§ **EXERCISE PROMPT**
Below are some records; quote exactly the lines from the one that contains "designs; please get in touch with us before" through the one that contains "ghteenth century cookbook", inclusive, and no others.

SOURCE MATERIAL START

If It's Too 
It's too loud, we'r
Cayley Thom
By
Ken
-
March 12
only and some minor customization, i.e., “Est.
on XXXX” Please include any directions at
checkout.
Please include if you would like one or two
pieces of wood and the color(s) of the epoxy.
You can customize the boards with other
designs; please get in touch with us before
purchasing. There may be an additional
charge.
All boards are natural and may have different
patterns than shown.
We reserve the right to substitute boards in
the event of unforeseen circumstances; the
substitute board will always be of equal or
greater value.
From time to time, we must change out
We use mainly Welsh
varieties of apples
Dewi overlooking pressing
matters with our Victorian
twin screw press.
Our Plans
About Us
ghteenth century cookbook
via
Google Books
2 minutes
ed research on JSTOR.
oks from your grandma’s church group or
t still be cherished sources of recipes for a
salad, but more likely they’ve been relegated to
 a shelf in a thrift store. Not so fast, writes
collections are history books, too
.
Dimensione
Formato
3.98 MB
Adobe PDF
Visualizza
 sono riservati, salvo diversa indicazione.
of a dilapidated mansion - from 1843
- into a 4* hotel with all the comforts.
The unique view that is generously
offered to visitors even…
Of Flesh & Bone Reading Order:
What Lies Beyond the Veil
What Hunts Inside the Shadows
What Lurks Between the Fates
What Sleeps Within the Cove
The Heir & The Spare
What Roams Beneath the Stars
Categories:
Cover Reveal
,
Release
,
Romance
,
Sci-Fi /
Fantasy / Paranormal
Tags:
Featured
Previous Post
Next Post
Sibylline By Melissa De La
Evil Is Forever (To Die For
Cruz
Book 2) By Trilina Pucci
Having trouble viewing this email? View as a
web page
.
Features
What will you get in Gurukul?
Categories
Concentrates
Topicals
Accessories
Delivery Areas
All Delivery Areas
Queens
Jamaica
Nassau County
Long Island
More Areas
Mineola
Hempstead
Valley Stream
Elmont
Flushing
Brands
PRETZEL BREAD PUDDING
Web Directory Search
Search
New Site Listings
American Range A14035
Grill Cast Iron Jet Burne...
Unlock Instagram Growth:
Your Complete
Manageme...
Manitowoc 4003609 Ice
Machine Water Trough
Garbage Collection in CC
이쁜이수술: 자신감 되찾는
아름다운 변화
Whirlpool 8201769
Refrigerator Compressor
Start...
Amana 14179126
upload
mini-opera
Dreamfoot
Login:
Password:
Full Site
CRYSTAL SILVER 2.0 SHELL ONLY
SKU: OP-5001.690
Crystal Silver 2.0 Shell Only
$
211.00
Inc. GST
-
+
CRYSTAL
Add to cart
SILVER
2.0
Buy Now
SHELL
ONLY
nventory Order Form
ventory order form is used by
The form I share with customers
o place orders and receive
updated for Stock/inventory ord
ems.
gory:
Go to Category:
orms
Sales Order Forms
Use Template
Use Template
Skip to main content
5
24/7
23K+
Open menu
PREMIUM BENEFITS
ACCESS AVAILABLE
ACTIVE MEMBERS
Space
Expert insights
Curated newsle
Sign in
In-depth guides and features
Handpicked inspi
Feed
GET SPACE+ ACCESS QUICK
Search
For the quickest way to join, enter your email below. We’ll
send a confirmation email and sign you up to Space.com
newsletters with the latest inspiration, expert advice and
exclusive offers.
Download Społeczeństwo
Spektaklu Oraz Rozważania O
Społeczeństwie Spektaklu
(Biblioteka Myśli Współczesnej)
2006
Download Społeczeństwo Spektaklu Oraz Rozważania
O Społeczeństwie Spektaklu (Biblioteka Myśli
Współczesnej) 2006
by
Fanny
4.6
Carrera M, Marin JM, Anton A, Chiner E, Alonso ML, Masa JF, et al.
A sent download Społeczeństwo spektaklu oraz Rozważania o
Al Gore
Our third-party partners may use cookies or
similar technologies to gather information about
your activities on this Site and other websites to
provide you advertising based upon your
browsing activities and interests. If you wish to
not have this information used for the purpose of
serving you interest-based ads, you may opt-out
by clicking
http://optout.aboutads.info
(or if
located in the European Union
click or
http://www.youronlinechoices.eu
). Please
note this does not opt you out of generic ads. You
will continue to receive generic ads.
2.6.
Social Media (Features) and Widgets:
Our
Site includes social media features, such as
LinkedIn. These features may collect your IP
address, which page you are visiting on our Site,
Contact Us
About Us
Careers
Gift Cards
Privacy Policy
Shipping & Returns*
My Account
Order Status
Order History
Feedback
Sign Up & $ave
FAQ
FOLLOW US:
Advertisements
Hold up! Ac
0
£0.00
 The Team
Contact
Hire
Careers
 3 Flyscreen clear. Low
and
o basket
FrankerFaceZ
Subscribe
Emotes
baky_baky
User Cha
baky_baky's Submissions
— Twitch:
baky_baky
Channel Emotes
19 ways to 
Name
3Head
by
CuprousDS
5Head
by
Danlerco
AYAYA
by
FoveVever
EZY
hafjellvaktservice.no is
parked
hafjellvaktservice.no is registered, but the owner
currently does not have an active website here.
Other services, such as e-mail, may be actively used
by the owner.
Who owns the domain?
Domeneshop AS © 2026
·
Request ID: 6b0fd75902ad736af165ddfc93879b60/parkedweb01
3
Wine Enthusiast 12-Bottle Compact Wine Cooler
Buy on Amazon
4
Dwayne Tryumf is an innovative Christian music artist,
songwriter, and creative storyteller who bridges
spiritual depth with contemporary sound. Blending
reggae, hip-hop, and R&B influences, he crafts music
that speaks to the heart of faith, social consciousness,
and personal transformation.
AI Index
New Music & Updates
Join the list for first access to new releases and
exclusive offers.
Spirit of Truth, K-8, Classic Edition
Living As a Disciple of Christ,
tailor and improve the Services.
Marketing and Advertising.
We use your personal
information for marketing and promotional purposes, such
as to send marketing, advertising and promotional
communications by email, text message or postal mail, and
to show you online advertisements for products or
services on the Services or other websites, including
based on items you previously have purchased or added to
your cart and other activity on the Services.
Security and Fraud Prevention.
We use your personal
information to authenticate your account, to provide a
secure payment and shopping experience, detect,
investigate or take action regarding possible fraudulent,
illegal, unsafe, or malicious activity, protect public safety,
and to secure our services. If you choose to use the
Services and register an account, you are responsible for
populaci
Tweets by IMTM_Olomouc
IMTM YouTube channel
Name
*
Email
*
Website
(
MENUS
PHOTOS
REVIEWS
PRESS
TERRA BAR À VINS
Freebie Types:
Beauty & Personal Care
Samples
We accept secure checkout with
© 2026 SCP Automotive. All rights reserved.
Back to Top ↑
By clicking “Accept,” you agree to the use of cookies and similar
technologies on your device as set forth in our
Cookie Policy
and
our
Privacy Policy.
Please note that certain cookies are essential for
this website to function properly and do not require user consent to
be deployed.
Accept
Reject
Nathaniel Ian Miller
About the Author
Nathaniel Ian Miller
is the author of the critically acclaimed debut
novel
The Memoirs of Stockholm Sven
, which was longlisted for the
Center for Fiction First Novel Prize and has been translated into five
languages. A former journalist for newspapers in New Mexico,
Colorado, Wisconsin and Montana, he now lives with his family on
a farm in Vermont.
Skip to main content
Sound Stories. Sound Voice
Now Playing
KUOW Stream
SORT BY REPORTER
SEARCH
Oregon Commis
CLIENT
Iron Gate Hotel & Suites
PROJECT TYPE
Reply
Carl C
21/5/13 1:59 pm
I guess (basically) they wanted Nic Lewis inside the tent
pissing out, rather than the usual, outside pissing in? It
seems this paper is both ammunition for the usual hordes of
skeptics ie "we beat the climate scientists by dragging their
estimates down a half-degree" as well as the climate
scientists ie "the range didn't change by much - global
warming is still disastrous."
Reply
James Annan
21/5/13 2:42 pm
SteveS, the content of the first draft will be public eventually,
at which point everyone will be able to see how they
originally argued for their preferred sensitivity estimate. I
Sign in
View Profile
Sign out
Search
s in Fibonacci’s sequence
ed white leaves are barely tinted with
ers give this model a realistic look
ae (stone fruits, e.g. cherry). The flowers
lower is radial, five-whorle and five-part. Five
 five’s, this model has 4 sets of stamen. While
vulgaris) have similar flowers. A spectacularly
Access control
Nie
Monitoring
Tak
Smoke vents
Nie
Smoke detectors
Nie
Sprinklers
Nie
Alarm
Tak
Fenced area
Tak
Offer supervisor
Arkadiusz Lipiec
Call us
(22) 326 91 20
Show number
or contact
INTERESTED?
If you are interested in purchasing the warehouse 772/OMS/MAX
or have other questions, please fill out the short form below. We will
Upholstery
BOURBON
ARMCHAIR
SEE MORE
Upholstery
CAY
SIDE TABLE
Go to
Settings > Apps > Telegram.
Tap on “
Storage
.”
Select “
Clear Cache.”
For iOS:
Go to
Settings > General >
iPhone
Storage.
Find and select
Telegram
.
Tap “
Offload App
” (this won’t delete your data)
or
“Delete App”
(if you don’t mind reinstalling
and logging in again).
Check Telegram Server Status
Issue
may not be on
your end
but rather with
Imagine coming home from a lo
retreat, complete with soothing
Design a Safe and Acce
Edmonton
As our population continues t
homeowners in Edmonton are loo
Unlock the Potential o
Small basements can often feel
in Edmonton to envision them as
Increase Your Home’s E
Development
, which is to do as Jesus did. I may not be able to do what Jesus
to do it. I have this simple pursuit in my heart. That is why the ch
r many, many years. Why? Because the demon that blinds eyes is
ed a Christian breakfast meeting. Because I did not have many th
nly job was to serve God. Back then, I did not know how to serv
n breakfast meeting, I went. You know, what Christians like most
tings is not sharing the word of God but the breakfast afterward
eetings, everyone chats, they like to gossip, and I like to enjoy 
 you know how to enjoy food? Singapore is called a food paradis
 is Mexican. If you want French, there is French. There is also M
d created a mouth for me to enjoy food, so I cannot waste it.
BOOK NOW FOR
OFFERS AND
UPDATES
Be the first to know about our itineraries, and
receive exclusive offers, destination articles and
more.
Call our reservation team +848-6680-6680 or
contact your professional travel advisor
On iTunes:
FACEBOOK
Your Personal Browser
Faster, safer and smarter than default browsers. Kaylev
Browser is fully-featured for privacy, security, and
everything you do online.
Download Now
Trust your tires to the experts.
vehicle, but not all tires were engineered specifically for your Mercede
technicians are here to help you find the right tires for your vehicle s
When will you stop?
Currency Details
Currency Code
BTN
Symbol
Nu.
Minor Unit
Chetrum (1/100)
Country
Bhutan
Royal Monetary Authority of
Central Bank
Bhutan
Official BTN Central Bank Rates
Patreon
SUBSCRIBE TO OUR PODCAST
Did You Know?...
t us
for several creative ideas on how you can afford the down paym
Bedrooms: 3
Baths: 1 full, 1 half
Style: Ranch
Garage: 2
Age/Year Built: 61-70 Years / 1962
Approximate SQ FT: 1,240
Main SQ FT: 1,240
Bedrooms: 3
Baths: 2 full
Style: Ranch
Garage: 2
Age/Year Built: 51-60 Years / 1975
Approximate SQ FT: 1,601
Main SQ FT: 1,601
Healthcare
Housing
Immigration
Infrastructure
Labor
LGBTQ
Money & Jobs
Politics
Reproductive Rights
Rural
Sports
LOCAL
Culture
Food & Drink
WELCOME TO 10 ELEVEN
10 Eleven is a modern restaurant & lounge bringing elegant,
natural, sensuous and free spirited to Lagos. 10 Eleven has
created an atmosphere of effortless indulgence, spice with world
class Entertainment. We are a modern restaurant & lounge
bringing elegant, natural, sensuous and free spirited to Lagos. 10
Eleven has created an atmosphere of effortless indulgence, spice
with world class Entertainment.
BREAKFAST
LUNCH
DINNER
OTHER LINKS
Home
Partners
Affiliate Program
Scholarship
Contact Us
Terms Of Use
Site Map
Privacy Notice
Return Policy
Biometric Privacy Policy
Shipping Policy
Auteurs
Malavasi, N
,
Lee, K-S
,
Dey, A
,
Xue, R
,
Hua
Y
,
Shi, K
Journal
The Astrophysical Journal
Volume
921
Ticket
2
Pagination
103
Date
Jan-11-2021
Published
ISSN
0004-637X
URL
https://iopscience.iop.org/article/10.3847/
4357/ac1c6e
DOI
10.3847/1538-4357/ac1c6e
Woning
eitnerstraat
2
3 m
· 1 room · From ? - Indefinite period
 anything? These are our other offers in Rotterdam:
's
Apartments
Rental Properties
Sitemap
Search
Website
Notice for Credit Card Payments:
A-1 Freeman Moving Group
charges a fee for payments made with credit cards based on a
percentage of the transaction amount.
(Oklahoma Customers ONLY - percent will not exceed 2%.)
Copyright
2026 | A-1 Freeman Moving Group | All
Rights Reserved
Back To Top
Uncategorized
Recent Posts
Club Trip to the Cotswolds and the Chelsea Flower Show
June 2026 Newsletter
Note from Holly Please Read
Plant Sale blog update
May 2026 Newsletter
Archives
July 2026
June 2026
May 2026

SOURCE MATERIAL END

§ **RESPONSE**
designs; please get in touch with us before
purchasing. There may be an additional
charge.
All boards are natural and may have different
patterns than shown.
We reserve the right to substitute boards in
the event of unforeseen circumstances; the
substitute board will always be of equal or
greater value.
From time to time, we must change out
We use mainly Welsh
varieties of apples
Dewi overlooking pressing
matters with our Victorian
twin screw press.
Our Plans
About Us
ghteenth century cookbook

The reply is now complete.